» **What the task requires**
All records need to be reproduced exactly. Keep every word as it is.

[Dataset entries]
--
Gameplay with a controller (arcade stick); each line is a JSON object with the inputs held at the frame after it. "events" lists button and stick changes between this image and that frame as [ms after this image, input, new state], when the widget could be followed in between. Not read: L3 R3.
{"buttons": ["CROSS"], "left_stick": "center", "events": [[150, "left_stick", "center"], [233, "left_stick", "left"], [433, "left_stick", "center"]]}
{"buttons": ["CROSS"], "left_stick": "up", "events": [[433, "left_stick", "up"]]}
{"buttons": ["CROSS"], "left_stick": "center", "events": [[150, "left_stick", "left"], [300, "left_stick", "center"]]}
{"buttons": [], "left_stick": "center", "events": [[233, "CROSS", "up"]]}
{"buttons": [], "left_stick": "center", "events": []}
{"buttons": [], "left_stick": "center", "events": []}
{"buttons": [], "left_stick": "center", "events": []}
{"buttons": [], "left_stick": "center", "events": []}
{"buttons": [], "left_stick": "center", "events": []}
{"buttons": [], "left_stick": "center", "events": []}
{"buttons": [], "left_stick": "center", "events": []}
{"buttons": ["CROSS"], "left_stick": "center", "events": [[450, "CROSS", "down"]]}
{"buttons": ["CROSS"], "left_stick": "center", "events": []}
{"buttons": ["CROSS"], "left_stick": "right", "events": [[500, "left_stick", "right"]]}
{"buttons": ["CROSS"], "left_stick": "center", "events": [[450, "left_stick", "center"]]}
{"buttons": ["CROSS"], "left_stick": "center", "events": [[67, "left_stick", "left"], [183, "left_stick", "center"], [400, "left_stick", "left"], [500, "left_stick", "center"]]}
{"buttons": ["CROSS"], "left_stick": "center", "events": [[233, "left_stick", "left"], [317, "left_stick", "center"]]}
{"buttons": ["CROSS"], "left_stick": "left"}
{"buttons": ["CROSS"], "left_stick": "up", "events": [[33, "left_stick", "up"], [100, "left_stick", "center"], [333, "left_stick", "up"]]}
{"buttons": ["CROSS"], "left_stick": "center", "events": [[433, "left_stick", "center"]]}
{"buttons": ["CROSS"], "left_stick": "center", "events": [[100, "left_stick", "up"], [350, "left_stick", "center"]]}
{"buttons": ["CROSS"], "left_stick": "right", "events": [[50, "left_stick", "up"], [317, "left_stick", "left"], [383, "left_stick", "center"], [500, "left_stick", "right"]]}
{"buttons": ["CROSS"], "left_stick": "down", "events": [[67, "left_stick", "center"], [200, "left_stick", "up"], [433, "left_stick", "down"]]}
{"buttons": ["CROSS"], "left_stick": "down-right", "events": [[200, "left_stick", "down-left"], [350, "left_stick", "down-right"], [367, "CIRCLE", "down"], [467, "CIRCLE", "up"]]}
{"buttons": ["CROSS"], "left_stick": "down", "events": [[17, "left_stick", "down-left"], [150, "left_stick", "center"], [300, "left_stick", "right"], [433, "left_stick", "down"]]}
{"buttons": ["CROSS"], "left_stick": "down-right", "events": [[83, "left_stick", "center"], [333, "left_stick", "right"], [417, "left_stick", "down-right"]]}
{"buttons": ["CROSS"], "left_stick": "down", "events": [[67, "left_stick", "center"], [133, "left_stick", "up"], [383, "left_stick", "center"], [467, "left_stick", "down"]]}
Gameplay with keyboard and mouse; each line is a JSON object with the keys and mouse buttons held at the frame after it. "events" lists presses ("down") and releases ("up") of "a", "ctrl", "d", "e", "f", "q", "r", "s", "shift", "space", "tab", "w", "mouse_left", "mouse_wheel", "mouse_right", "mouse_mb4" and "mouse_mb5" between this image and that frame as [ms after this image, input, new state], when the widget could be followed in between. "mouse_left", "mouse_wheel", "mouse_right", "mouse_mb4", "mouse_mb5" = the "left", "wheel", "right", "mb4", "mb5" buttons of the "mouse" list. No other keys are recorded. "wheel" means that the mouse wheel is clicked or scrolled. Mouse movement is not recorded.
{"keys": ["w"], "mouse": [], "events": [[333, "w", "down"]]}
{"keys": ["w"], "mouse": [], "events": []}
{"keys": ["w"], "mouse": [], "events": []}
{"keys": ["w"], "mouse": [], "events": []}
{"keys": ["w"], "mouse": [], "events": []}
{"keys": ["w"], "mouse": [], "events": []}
--
» **Answer to the exercise**
Gameplay with a controller (arcade stick); each line is a JSON object with the inputs held at the frame after it. "events" lists button and stick changes between this image and that frame as [ms after this image, input, new state], when the widget could be followed in between. Not read: L3 R3.
{"buttons": ["CROSS"], "left_stick": "center", "events": [[150, "left_stick", "center"], [233, "left_stick", "left"], [433, "left_stick", "center"]]}
{"buttons": ["CROSS"], "left_stick": "up", "events": [[433, "left_stick", "up"]]}
{"buttons": ["CROSS"], "left_stick": "center", "events": [[150, "left_stick", "left"], [300, "left_stick", "center"]]}
{"buttons": [], "left_stick": "center", "events": [[233, "CROSS", "up"]]}
{"buttons": [], "left_stick": "center", "events": []}
{"buttons": [], "left_stick": "center", "events": []}
{"buttons": [], "left_stick": "center", "events": []}
{"buttons": [], "left_stick": "center", "events": []}
{"buttons": [], "left_stick": "center", "events": []}
{"buttons": [], "left_stick": "center", "events": []}
{"buttons": [], "left_stick": "center", "events": []}
{"buttons": ["CROSS"], "left_stick": "center", "events": [[450, "CROSS", "down"]]}
{"buttons": ["CROSS"], "left_stick": "center", "events": []}
{"buttons": ["CROSS"], "left_stick": "right", "events": [[500, "left_stick", "right"]]}
{"buttons": ["CROSS"], "left_stick": "center", "events": [[450, "left_stick", "center"]]}
{"buttons": ["CROSS"], "left_stick": "center", "events": [[67, "left_stick", "left"], [183, "left_stick", "center"], [400, "left_stick", "left"], [500, "left_stick", "center"]]}
{"buttons": ["CROSS"], "left_stick": "center", "events": [[233, "left_stick", "left"], [317, "left_stick", "center"]]}
{"buttons": ["CROSS"], "left_stick": "left"}
{"buttons": ["CROSS"], "left_stick": "up", "events": [[33, "left_stick", "up"], [100, "left_stick", "center"], [333, "left_stick", "up"]]}
{"buttons": ["CROSS"], "left_stick": "center", "events": [[433, "left_stick", "center"]]}
{"buttons": ["CROSS"], "left_stick": "center", "events": [[100, "left_stick", "up"], [350, "left_stick", "center"]]}
{"buttons": ["CROSS"], "left_stick": "right", "events": [[50, "left_stick", "up"], [317, "left_stick", "left"], [383, "left_stick", "center"], [500, "left_stick", "right"]]}
{"buttons": ["CROSS"], "left_stick": "down", "events": [[67, "left_stick", "center"], [200, "left_stick", "up"], [433, "left_stick", "down"]]}
{"buttons": ["CROSS"], "left_stick": "down-right", "events": [[200, "left_stick", "down-left"], [350, "left_stick", "down-right"], [367, "CIRCLE", "down"], [467, "CIRCLE", "up"]]}
{"buttons": ["CROSS"], "left_stick": "down", "events": [[17, "left_stick", "down-left"], [150, "left_stick", "center"], [300, "left_stick", "right"], [433, "left_stick", "down"]]}
{"buttons": ["CROSS"], "left_stick": "down-right", "events": [[83, "left_stick", "center"], [333, "left_stick", "right"], [417, "left_stick", "down-right"]]}
{"buttons": ["CROSS"], "left_stick": "down", "events": [[67, "left_stick", "center"], [133, "left_stick", "up"], [383, "left_stick", "center"], [467, "left_stick", "down"]]}
Gameplay with keyboard and mouse; each line is a JSON object with the keys and mouse buttons held at the frame after it. "events" lists presses ("down") and releases ("up") of "a", "ctrl", "d", "e", "f", "q", "r", "s", "shift", "space", "tab", "w", "mouse_left", "mouse_wheel", "mouse_right", "mouse_mb4" and "mouse_mb5" between this image and that frame as [ms after this image, input, new state], when the widget could be followed in between. "mouse_left", "mouse_wheel", "mouse_right", "mouse_mb4", "mouse_mb5" = the "left", "wheel", "right", "mb4", "mb5" buttons of the "mouse" list. No other keys are recorded. "wheel" means that the mouse wheel is clicked or scrolled. Mouse movement is not recorded.
{"keys": ["w"], "mouse": [], "events": [[333, "w", "down"]]}
{"keys": ["w"], "mouse": [], "events": []}
{"keys": ["w"], "mouse": [], "events": []}
{"keys": ["w"], "mouse": [], "events": []}
{"keys": ["w"], "mouse": [], "events": []}
{"keys": ["w"], "mouse": [], "events": []}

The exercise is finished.